Brief: The data below should be restated word for word, with every picture omitted.

[Collected data]
◇ ◇ ◇ ◇ ◇
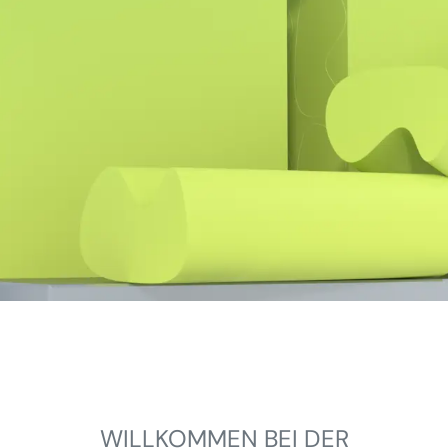
WILLKOMMEN BEI DER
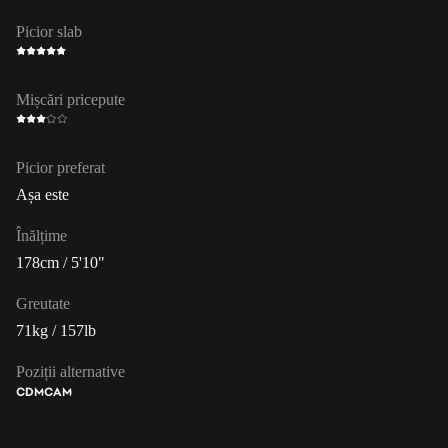
Picior slab
Mișcări pricepute
Picior preferat
Așa este
Înălțime
178cm / 5'10"
Greutate
71kg / 157lb
Poziții alternative
CDM
CAM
◇ ◇ ◇ ◇ ◇
Exercise answer:
WILLKOMMEN BEI DER
Picior slab
Mișcări pricepute
Picior preferat
Așa este
Înălțime
178cm / 5'10"
Greutate
71kg / 157lb
Poziții alternative
CDM
CAM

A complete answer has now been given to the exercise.